Page-level text extractions
"""
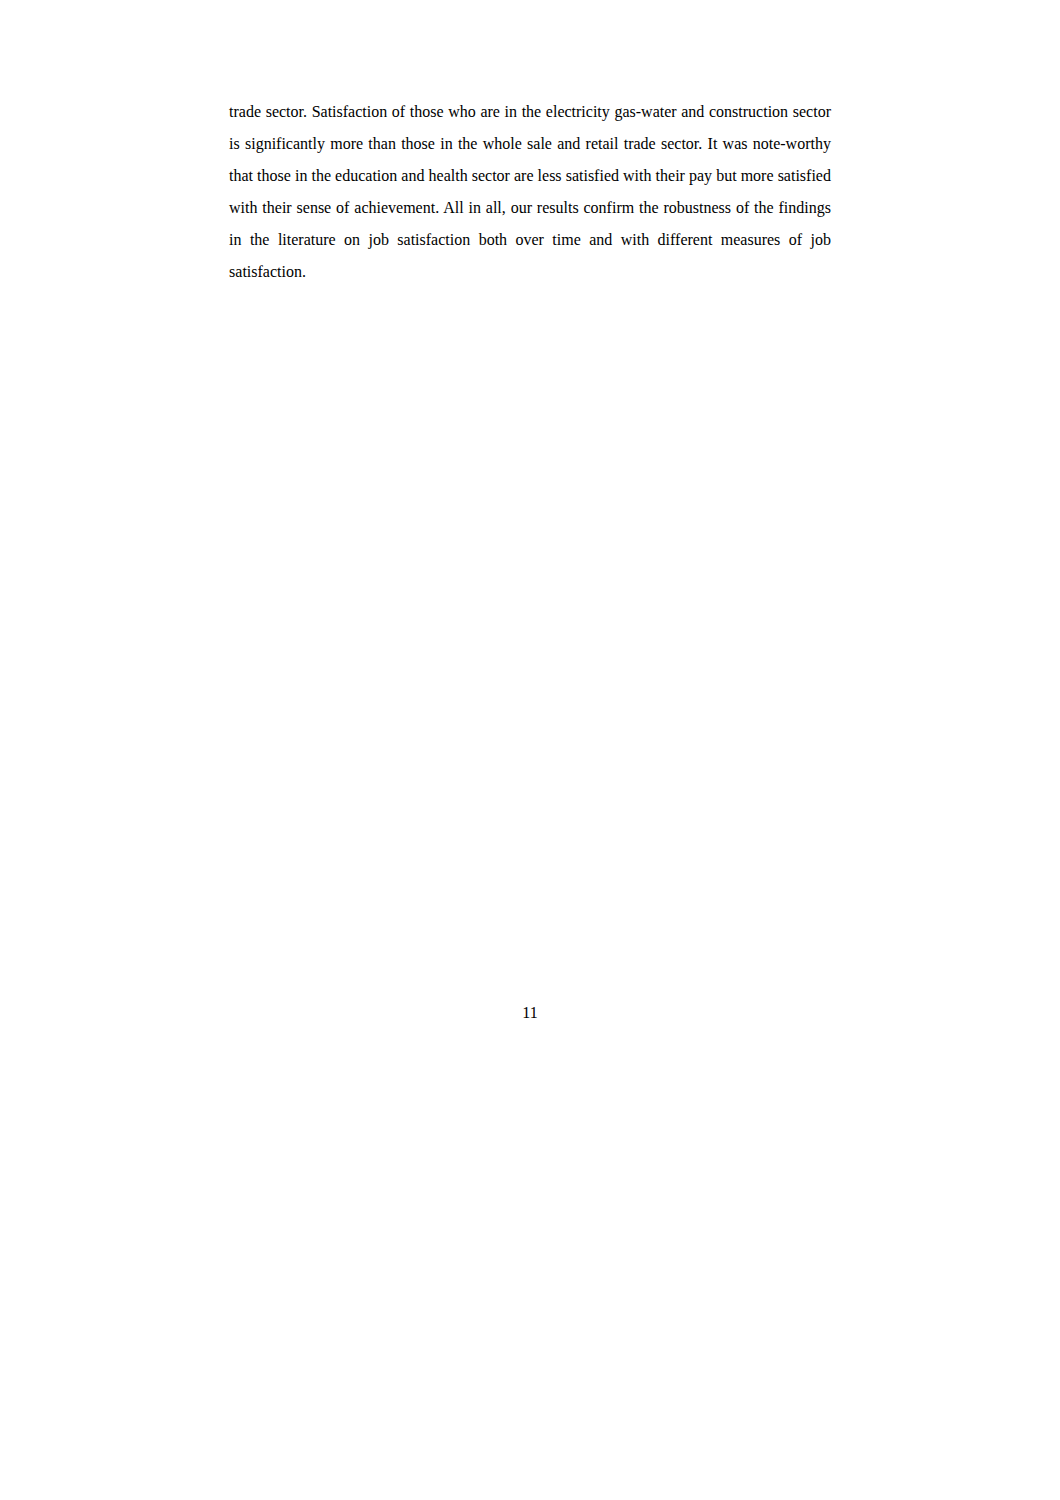trade sector. Satisfaction of those who are in the electricity gas-water and construction sector is significantly more than those in the whole sale and retail trade sector. It was note-worthy that those in the education and health sector are less satisfied with their pay but more satisfied with their sense of achievement. All in all, our results confirm the robustness of the findings in the literature on job satisfaction both over time and with different measures of job satisfaction.
11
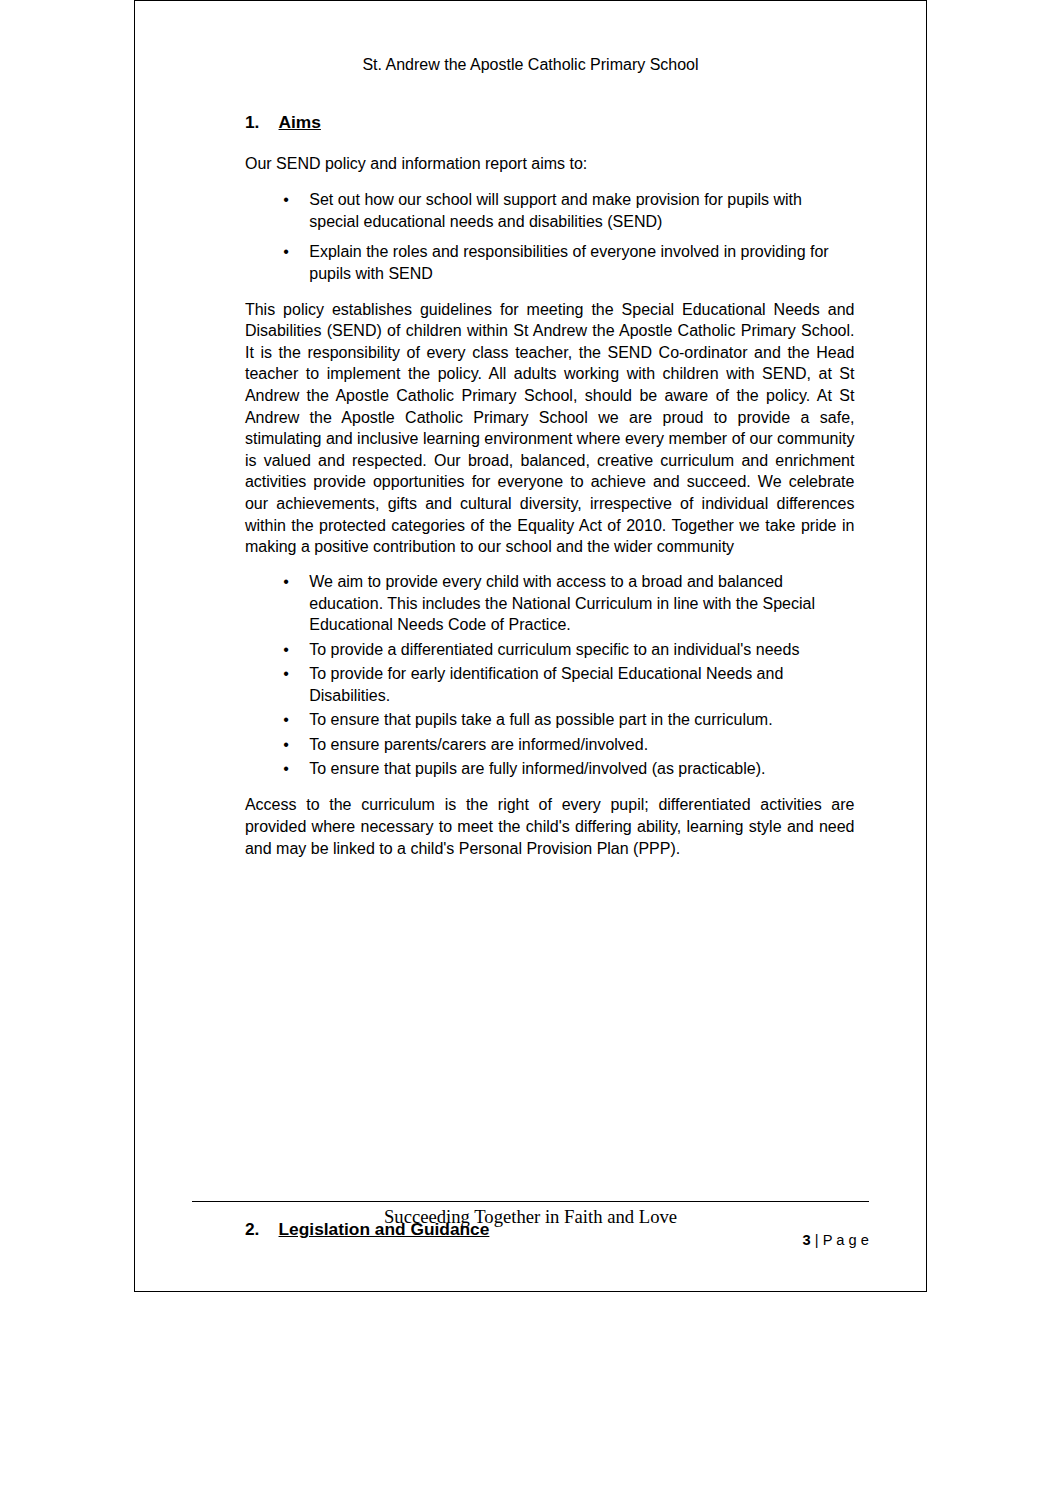St. Andrew the Apostle Catholic Primary School
1. Aims
Our SEND policy and information report aims to:
Set out how our school will support and make provision for pupils with special educational needs and disabilities (SEND)
Explain the roles and responsibilities of everyone involved in providing for pupils with SEND
This policy establishes guidelines for meeting the Special Educational Needs and Disabilities (SEND) of children within St Andrew the Apostle Catholic Primary School. It is the responsibility of every class teacher, the SEND Co-ordinator and the Head teacher to implement the policy. All adults working with children with SEND, at St Andrew the Apostle Catholic Primary School, should be aware of the policy. At St Andrew the Apostle Catholic Primary School we are proud to provide a safe, stimulating and inclusive learning environment where every member of our community is valued and respected. Our broad, balanced, creative curriculum and enrichment activities provide opportunities for everyone to achieve and succeed. We celebrate our achievements, gifts and cultural diversity, irrespective of individual differences within the protected categories of the Equality Act of 2010. Together we take pride in making a positive contribution to our school and the wider community
We aim to provide every child with access to a broad and balanced education. This includes the National Curriculum in line with the Special Educational Needs Code of Practice.
To provide a differentiated curriculum specific to an individual's needs
To provide for early identification of Special Educational Needs and Disabilities.
To ensure that pupils take a full as possible part in the curriculum.
To ensure parents/carers are informed/involved.
To ensure that pupils are fully informed/involved (as practicable).
Access to the curriculum is the right of every pupil; differentiated activities are provided where necessary to meet the child's differing ability, learning style and need and may be linked to a child's Personal Provision Plan (PPP).
2. Legislation and Guidance
Succeeding Together in Faith and Love
3 | P a g e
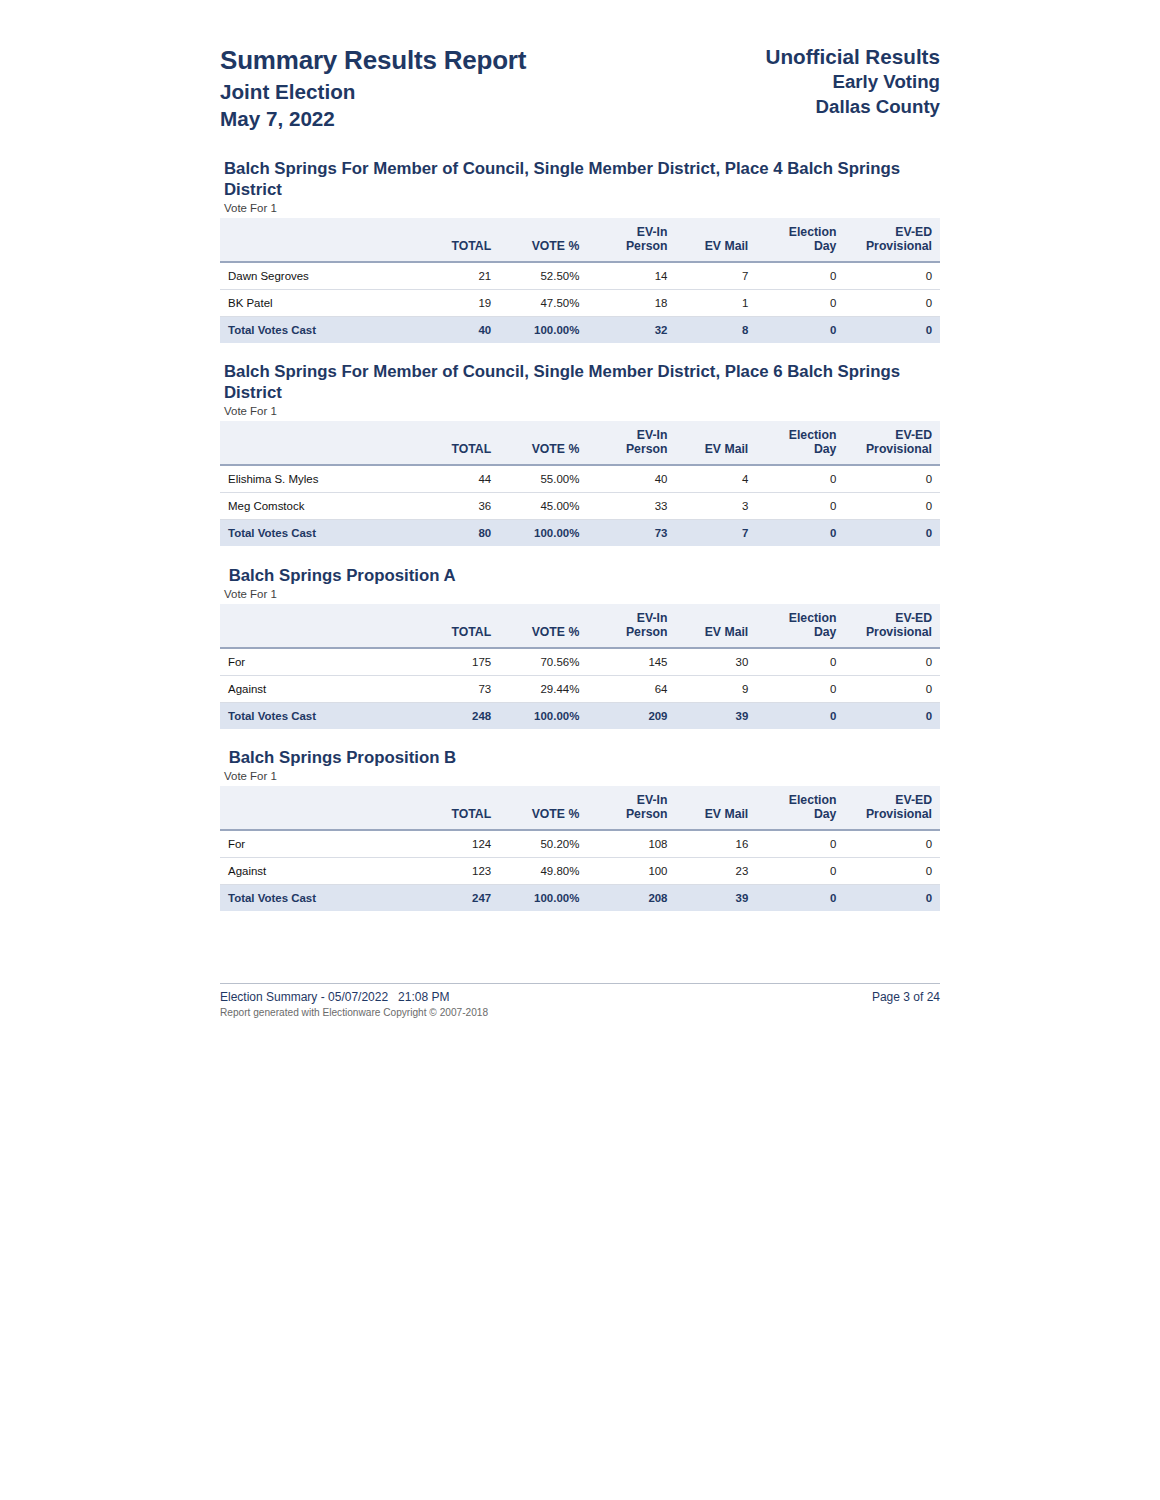Summary Results Report
Joint Election
May 7, 2022
Unofficial Results
Early Voting
Dallas County
Balch Springs For Member of Council, Single Member District, Place 4 Balch Springs District
Vote For 1
| | TOTAL | VOTE % | EV-In Person | EV Mail | Election Day | EV-ED Provisional |
| --- | --- | --- | --- | --- | --- | --- |
| Dawn Segroves | 21 | 52.50% | 14 | 7 | 0 | 0 |
| BK Patel | 19 | 47.50% | 18 | 1 | 0 | 0 |
| Total Votes Cast | 40 | 100.00% | 32 | 8 | 0 | 0 |
Balch Springs For Member of Council, Single Member District, Place 6 Balch Springs District
Vote For 1
| | TOTAL | VOTE % | EV-In Person | EV Mail | Election Day | EV-ED Provisional |
| --- | --- | --- | --- | --- | --- | --- |
| Elishima S. Myles | 44 | 55.00% | 40 | 4 | 0 | 0 |
| Meg Comstock | 36 | 45.00% | 33 | 3 | 0 | 0 |
| Total Votes Cast | 80 | 100.00% | 73 | 7 | 0 | 0 |
Balch Springs Proposition A
Vote For 1
| | TOTAL | VOTE % | EV-In Person | EV Mail | Election Day | EV-ED Provisional |
| --- | --- | --- | --- | --- | --- | --- |
| For | 175 | 70.56% | 145 | 30 | 0 | 0 |
| Against | 73 | 29.44% | 64 | 9 | 0 | 0 |
| Total Votes Cast | 248 | 100.00% | 209 | 39 | 0 | 0 |
Balch Springs Proposition B
Vote For 1
| | TOTAL | VOTE % | EV-In Person | EV Mail | Election Day | EV-ED Provisional |
| --- | --- | --- | --- | --- | --- | --- |
| For | 124 | 50.20% | 108 | 16 | 0 | 0 |
| Against | 123 | 49.80% | 100 | 23 | 0 | 0 |
| Total Votes Cast | 247 | 100.00% | 208 | 39 | 0 | 0 |
Election Summary - 05/07/2022 21:08 PM
Page 3 of 24
Report generated with Electionware Copyright © 2007-2018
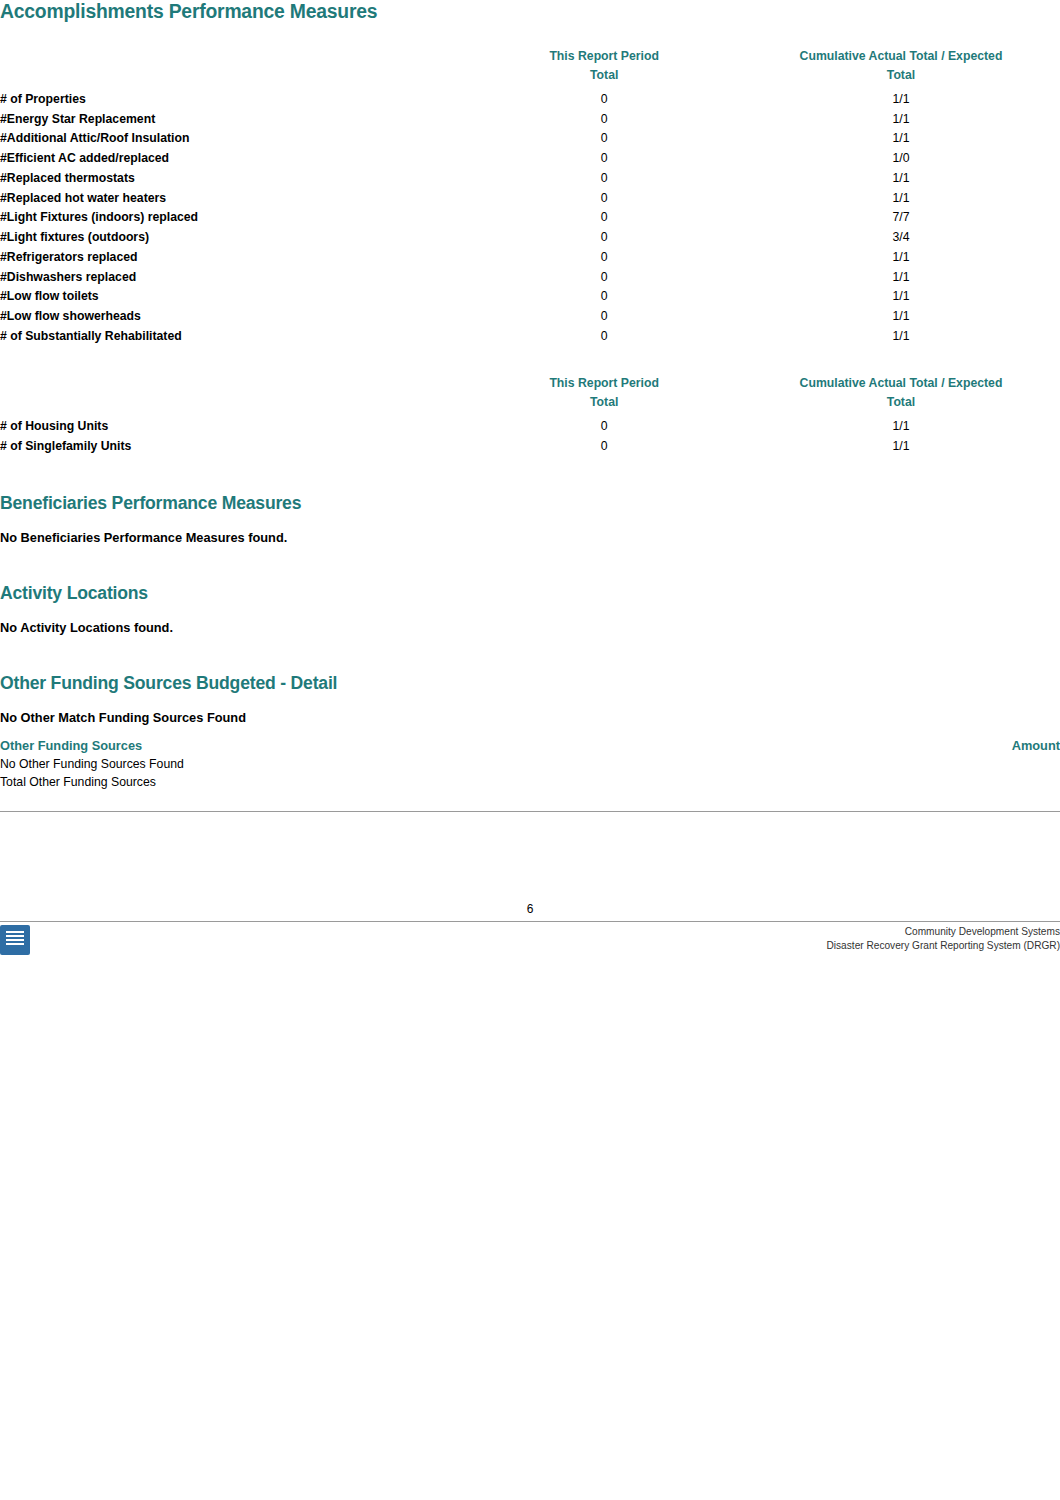Accomplishments Performance Measures
| | This Report Period | Cumulative Actual Total / Expected |
| --- | --- | --- |
| | Total | Total |
| # of Properties | 0 | 1/1 |
| #Energy Star Replacement | 0 | 1/1 |
| #Additional Attic/Roof Insulation | 0 | 1/1 |
| #Efficient AC added/replaced | 0 | 1/0 |
| #Replaced thermostats | 0 | 1/1 |
| #Replaced hot water heaters | 0 | 1/1 |
| #Light Fixtures (indoors) replaced | 0 | 7/7 |
| #Light fixtures (outdoors) | 0 | 3/4 |
| #Refrigerators replaced | 0 | 1/1 |
| #Dishwashers replaced | 0 | 1/1 |
| #Low flow toilets | 0 | 1/1 |
| #Low flow showerheads | 0 | 1/1 |
| # of Substantially Rehabilitated | 0 | 1/1 |
| | This Report Period | Cumulative Actual Total / Expected |
| --- | --- | --- |
| | Total | Total |
| # of Housing Units | 0 | 1/1 |
| # of Singlefamily Units | 0 | 1/1 |
Beneficiaries Performance Measures
No Beneficiaries Performance Measures found.
Activity Locations
No Activity Locations found.
Other Funding Sources Budgeted - Detail
No Other Match Funding Sources Found
| Other Funding Sources | Amount |
| --- | --- |
| No Other Funding Sources Found | |
| Total Other Funding Sources | |
6
Community Development Systems
Disaster Recovery Grant Reporting System (DRGR)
"""
■ WHAT IS EXPECTED:
Would you copy all of the data exactly? Keep the pictures out of it.

■ PROBLEM SOLUTION:
trade sector. Satisfaction of those who are in the electricity gas-water and construction sector is significantly more than those in the whole sale and retail trade sector. It was note-worthy that those in the education and health sector are less satisfied with their pay but more satisfied with their sense of achievement. All in all, our results confirm the robustness of the findings in the literature on job satisfaction both over time and with different measures of job satisfaction.
11
St. Andrew the Apostle Catholic Primary School
1. Aims
Our SEND policy and information report aims to:
Set out how our school will support and make provision for pupils with special educational needs and disabilities (SEND)
Explain the roles and responsibilities of everyone involved in providing for pupils with SEND
This policy establishes guidelines for meeting the Special Educational Needs and Disabilities (SEND) of children within St Andrew the Apostle Catholic Primary School. It is the responsibility of every class teacher, the SEND Co-ordinator and the Head teacher to implement the policy. All adults working with children with SEND, at St Andrew the Apostle Catholic Primary School, should be aware of the policy. At St Andrew the Apostle Catholic Primary School we are proud to provide a safe, stimulating and inclusive learning environment where every member of our community is valued and respected. Our broad, balanced, creative curriculum and enrichment activities provide opportunities for everyone to achieve and succeed. We celebrate our achievements, gifts and cultural diversity, irrespective of individual differences within the protected categories of the Equality Act of 2010. Together we take pride in making a positive contribution to our school and the wider community
We aim to provide every child with access to a broad and balanced education. This includes the National Curriculum in line with the Special Educational Needs Code of Practice.
To provide a differentiated curriculum specific to an individual's needs
To provide for early identification of Special Educational Needs and Disabilities.
To ensure that pupils take a full as possible part in the curriculum.
To ensure parents/carers are informed/involved.
To ensure that pupils are fully informed/involved (as practicable).
Access to the curriculum is the right of every pupil; differentiated activities are provided where necessary to meet the child's differing ability, learning style and need and may be linked to a child's Personal Provision Plan (PPP).
2. Legislation and Guidance
Succeeding Together in Faith and Love
3 | P a g e
Summary Results Report
Joint Election
May 7, 2022
Unofficial Results
Early Voting
Dallas County
Balch Springs For Member of Council, Single Member District, Place 4 Balch Springs District
Vote For 1
| | TOTAL | VOTE % | EV-In Person | EV Mail | Election Day | EV-ED Provisional |
| --- | --- | --- | --- | --- | --- | --- |
| Dawn Segroves | 21 | 52.50% | 14 | 7 | 0 | 0 |
| BK Patel | 19 | 47.50% | 18 | 1 | 0 | 0 |
| Total Votes Cast | 40 | 100.00% | 32 | 8 | 0 | 0 |
Balch Springs For Member of Council, Single Member District, Place 6 Balch Springs District
Vote For 1
| | TOTAL | VOTE % | EV-In Person | EV Mail | Election Day | EV-ED Provisional |
| --- | --- | --- | --- | --- | --- | --- |
| Elishima S. Myles | 44 | 55.00% | 40 | 4 | 0 | 0 |
| Meg Comstock | 36 | 45.00% | 33 | 3 | 0 | 0 |
| Total Votes Cast | 80 | 100.00% | 73 | 7 | 0 | 0 |
Balch Springs Proposition A
Vote For 1
| | TOTAL | VOTE % | EV-In Person | EV Mail | Election Day | EV-ED Provisional |
| --- | --- | --- | --- | --- | --- | --- |
| For | 175 | 70.56% | 145 | 30 | 0 | 0 |
| Against | 73 | 29.44% | 64 | 9 | 0 | 0 |
| Total Votes Cast | 248 | 100.00% | 209 | 39 | 0 | 0 |
Balch Springs Proposition B
Vote For 1
| | TOTAL | VOTE % | EV-In Person | EV Mail | Election Day | EV-ED Provisional |
| --- | --- | --- | --- | --- | --- | --- |
| For | 124 | 50.20% | 108 | 16 | 0 | 0 |
| Against | 123 | 49.80% | 100 | 23 | 0 | 0 |
| Total Votes Cast | 247 | 100.00% | 208 | 39 | 0 | 0 |
Election Summary - 05/07/2022 21:08 PM
Page 3 of 24
Report generated with Electionware Copyright © 2007-2018
Accomplishments Performance Measures
| | This Report Period | Cumulative Actual Total / Expected |
| --- | --- | --- |
| | Total | Total |
| # of Properties | 0 | 1/1 |
| #Energy Star Replacement | 0 | 1/1 |
| #Additional Attic/Roof Insulation | 0 | 1/1 |
| #Efficient AC added/replaced | 0 | 1/0 |
| #Replaced thermostats | 0 | 1/1 |
| #Replaced hot water heaters | 0 | 1/1 |
| #Light Fixtures (indoors) replaced | 0 | 7/7 |
| #Light fixtures (outdoors) | 0 | 3/4 |
| #Refrigerators replaced | 0 | 1/1 |
| #Dishwashers replaced | 0 | 1/1 |
| #Low flow toilets | 0 | 1/1 |
| #Low flow showerheads | 0 | 1/1 |
| # of Substantially Rehabilitated | 0 | 1/1 |
| | This Report Period | Cumulative Actual Total / Expected |
| --- | --- | --- |
| | Total | Total |
| # of Housing Units | 0 | 1/1 |
| # of Singlefamily Units | 0 | 1/1 |
Beneficiaries Performance Measures
No Beneficiaries Performance Measures found.
Activity Locations
No Activity Locations found.
Other Funding Sources Budgeted - Detail
No Other Match Funding Sources Found
| Other Funding Sources | Amount |
| --- | --- |
| No Other Funding Sources Found | |
| Total Other Funding Sources | |
6
Community Development Systems
Disaster Recovery Grant Reporting System (DRGR)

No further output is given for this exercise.